Bathed in style
From a spa-like ambience to open concepts, the toilet is the new space at home to get a luxurious makeover
By: Natasha Ann Zachariah
Your house is your castle, goes the saying, and now, more people are giving their 'throne' - the toilet - the glam treatment. They are daring to go open- concept with toilets that have see- through glass walls or upscaling the whole bathroom with high-end and hi-tech finishings.
Mr Kevin Yao, chief operating officer of bathroom furnishing provider Grohe Asia Pacific, says it is now common for house-proud owners to splash out an average of $10,000 on luxing each loo.
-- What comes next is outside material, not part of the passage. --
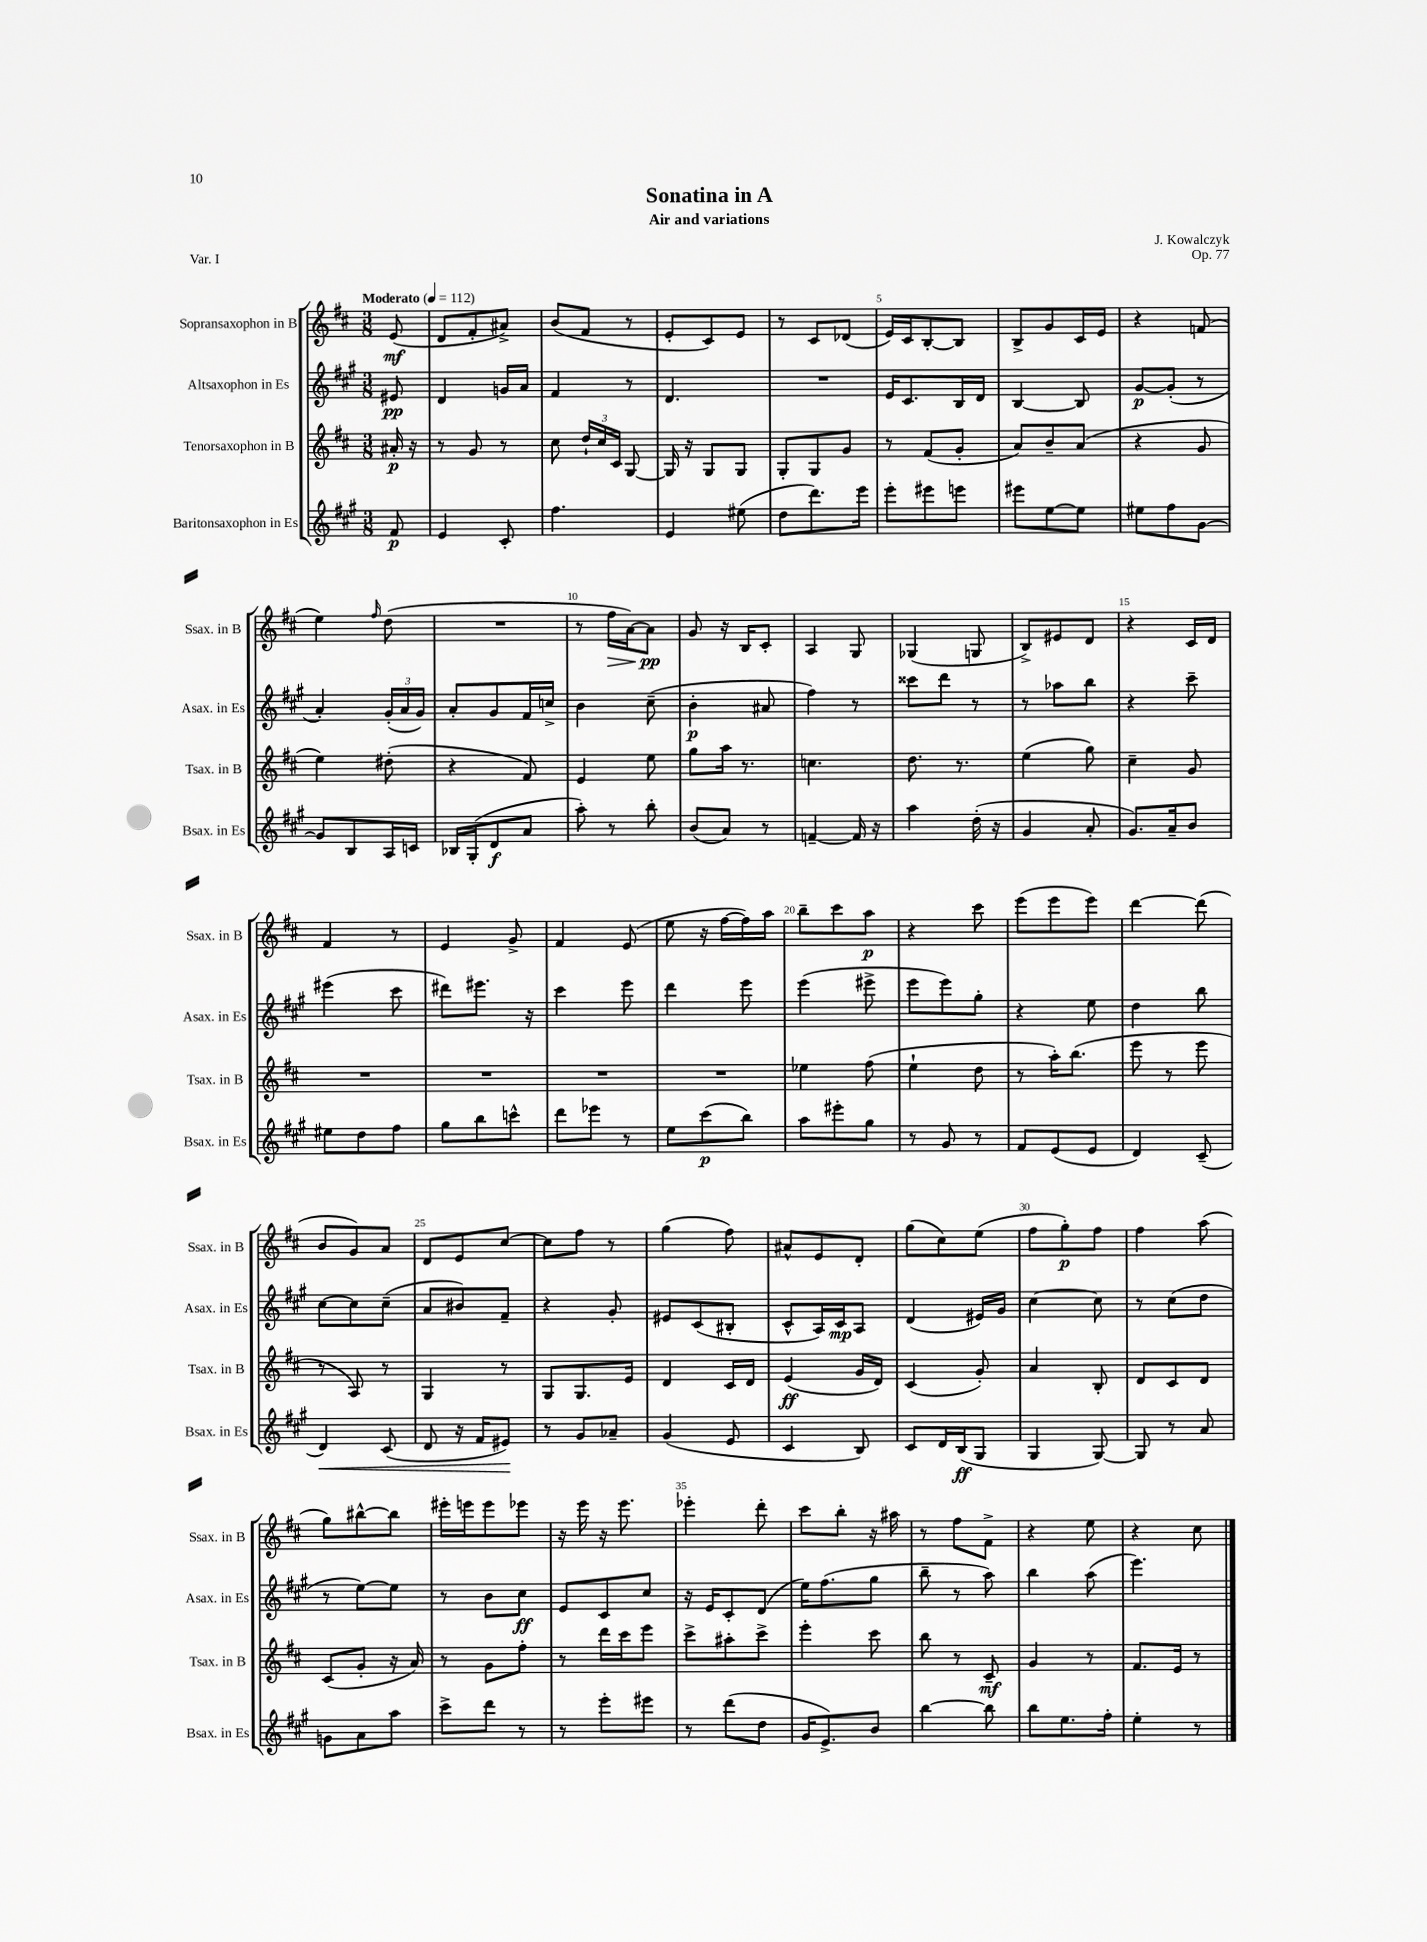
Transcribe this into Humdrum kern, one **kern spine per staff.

And it is not just private home owners who are increasing their budget, he adds.
The highest he has seen spent was $12,000 for a four-room HDB flat.
He says: 'Previously, home owners focused their attention on the living room or kitchen, which are public areas in the house where guests can interact freely. However, they realise that they can no longer neglect the conventional bathroom. Even though it is a private area, it is a sensorial experience that cannot be ignored.'
Take general manager Raymond Howe, whose master bedroom toilet has no doors. Some might call him an exhibitionist but the 49-year-old, who works at Capri by Fraser Hotel and lives with his girlfriend in a five-room flat in Sengkang, says: 'Sure, you can see me on my 'throne' doing my business, but I find doors cumbersome.'
But he admits: 'I had a hard time convincing my contractor that I was sure this is what I wanted.'
He lavished about $6,500 on his audacious ablution space, which includes customised marble tops for the sink area and bright mosaic tiles. He says he was willing to spend a good portion of his $70,000 renovation budget on bathrooms - there is also one attached to the kitchen.
'It was my top priority and I don't mind spending more for high-end fittings. I spend a lot of time here, sitting and staring at my bike closet and also thinking about things. It's a very comforting space,' says Mr Howe, who designed the apartment's layout himself, which includes storage for his six bicycles.
It is a far cry from the days of the overlooked, unglamorous bathroom with unsightly industrial pipes and homogenous tiles.
Interior designers tell Life! home owners wanting to beautify the bathroom are usually couples with no children and who get their inspiration from their travels overseas. As well, they are open to ideas and willing to try more unusual looks.
Interior design firm Design Rebirth turned the traditional notion of bathroom placement on its head by putting a jacuzzi, separated by a glass wall, next to the kitchen fridge.